I’m here to encourage you to vote and to let you know about the accomplishments of Student Assembly this year. Before you start claiming that we’re useless, I’d like to let you know what Vice President Ian Tapu ’08 and I have done to build your Student Assembly this year and what we envision for the Assembly next year.
Our campaign promised you three changes to Student Assembly: internal SA reform, short-term projects and long-term accomplishments. We have transformed SA into an organization that empowers students to accomplish their goals and has made each of our lives easier, not just this year but for years to come.
We have accomplished internal SA reform by implementing 95 percent of the recommendations of the SA Review Task Force. We’ve focused SA’s energy from debate to action, emphasizing actual results over rhetorical pontification. We have streamlined money allocation and structure, and we have increased institutional memory.
We have built an organization that looks outwards to find ideas. Students have consistently asked us to compile booklists before the start of the next term so that books can be cheaply bought online. We accomplished this goal for many departments before this spring, and we hope to build on that progress for the summer.
We have implemented short-term projects, and rebuilt trust in SA. Social Event Management Procedures (keg policy) review will be complete in May, as will the administrative Committee on Standards review. Facilities Operations and Management allocated money for Novack renovation, and the library delayed the project by bringing in consultants. Class syllabi for 21 departments are online, and more are added every month. Five PANGEA events have brought together 20 disparate groups.
We have attacked big issues that face our campus. The new SA website has a centralized calendar, and while it might not be called “The Green” (the name given to the project during the campaign), it still works the same way as we envisioned. We are going further by creating a centralized information resource for everything, from off-campus housing to how to file a major card. The Moose is here, and a logo has been designed. The new financial aid initiative represents the culmination of lobbying by the International Students Association, Student Assembly and a host of other organizations.

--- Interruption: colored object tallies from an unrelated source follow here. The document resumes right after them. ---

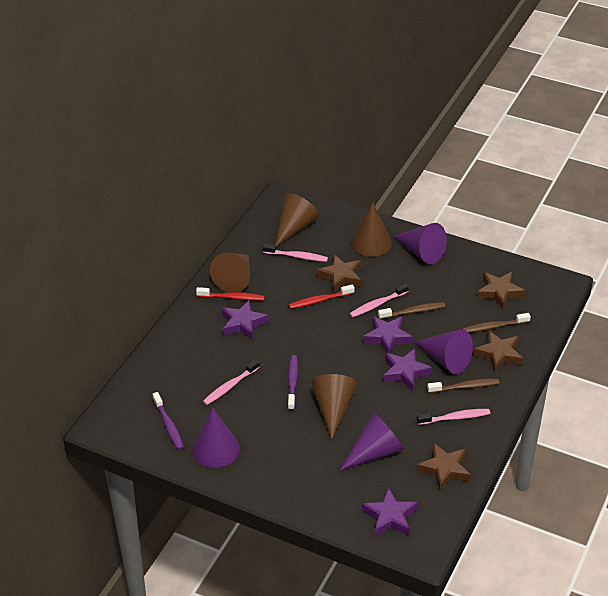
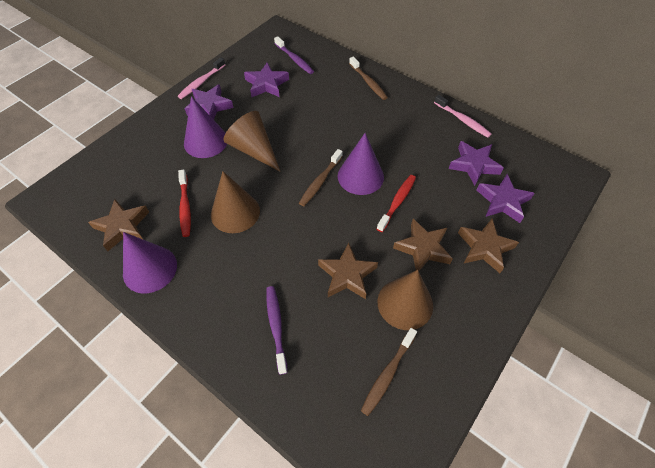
brown cone: 4 -> 3
pink toothbrush: 4 -> 2
purple cone: 4 -> 3

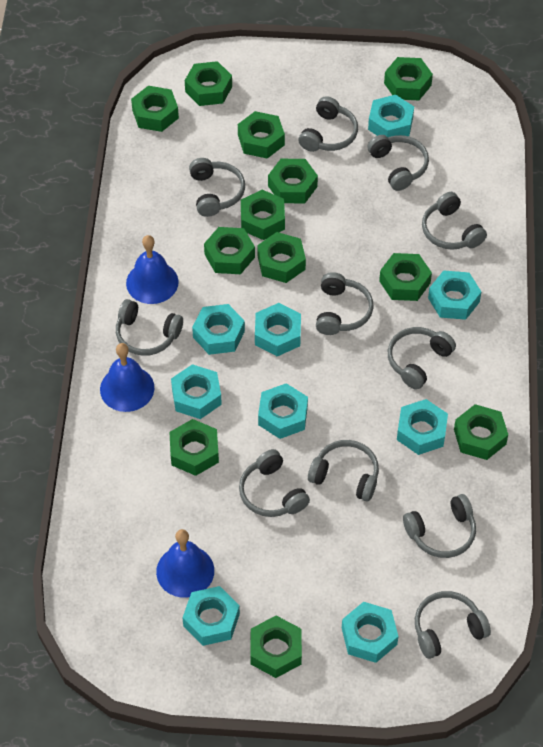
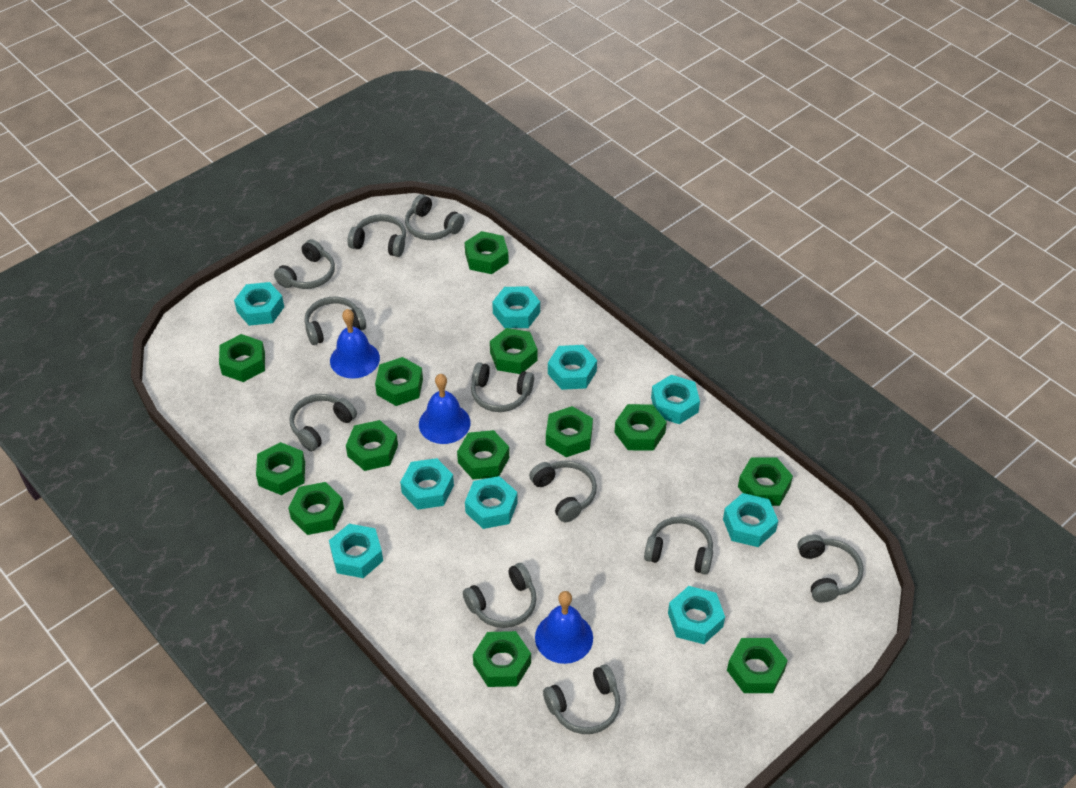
green nut: 12 -> 13

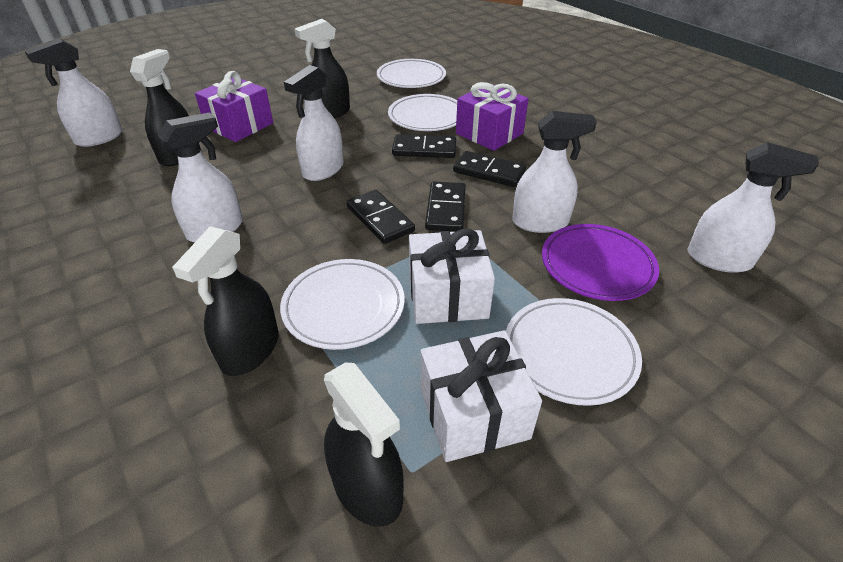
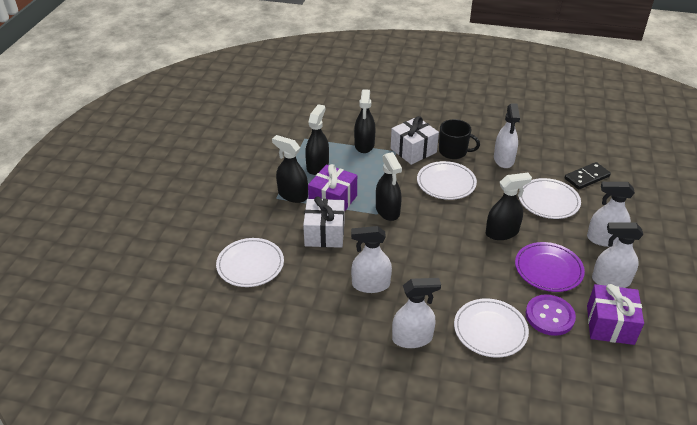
black domino: 4 -> 1
black mug: 0 -> 1
black spray bottle: 4 -> 5
purple button: 0 -> 1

The projects outlined above represent just a sampling of what Ian and I promised to do. The Academic Affairs Committee filled Lone Pine Tavern with faculty and students this winter, created a student-faculty programming fund and doubled the number of reviews on the SA course guide. Our Diversity and Community Affairs Committee has collected stories on the influence of socioeconomic class on the Dartmouth experience and hosted parties in alternative spaces, with many more to come. Student Life has organized Greeks Speak and the Mr. and Mrs. Big Green Competition. The Student Services Committee has piloted audio capture of class lectures, created a new purchase card system for organizations at Topside, and provided free temporary laptop replacements. That’s in addition to the thousands of questions we have answered by Blitz and in person and the discussions that each of us have every day with friends and strangers.
What’s next? I’m left with a lot of questions: Why do alumni try to recreate their Dartmouth experience rather than simply remembering it fondly and leaving today’s to us? What is our (the students’) definition of social space? Why, as students, do we pontificate about what we want and never seem to be willing to sacrifice for that goal? Why, as an institution, aren’t we more transparent? This list of questions can go on and on, but there won’t be time for me to answer them.
Your next leader will seek answers to these topics, and choosing a candidate who has the ability to create a strong Assembly will be in the student body’s best interest. Your vote determines who will be charged with answering these questions — keep them in mind when you’re deciding who should begin building the next Dartmouth.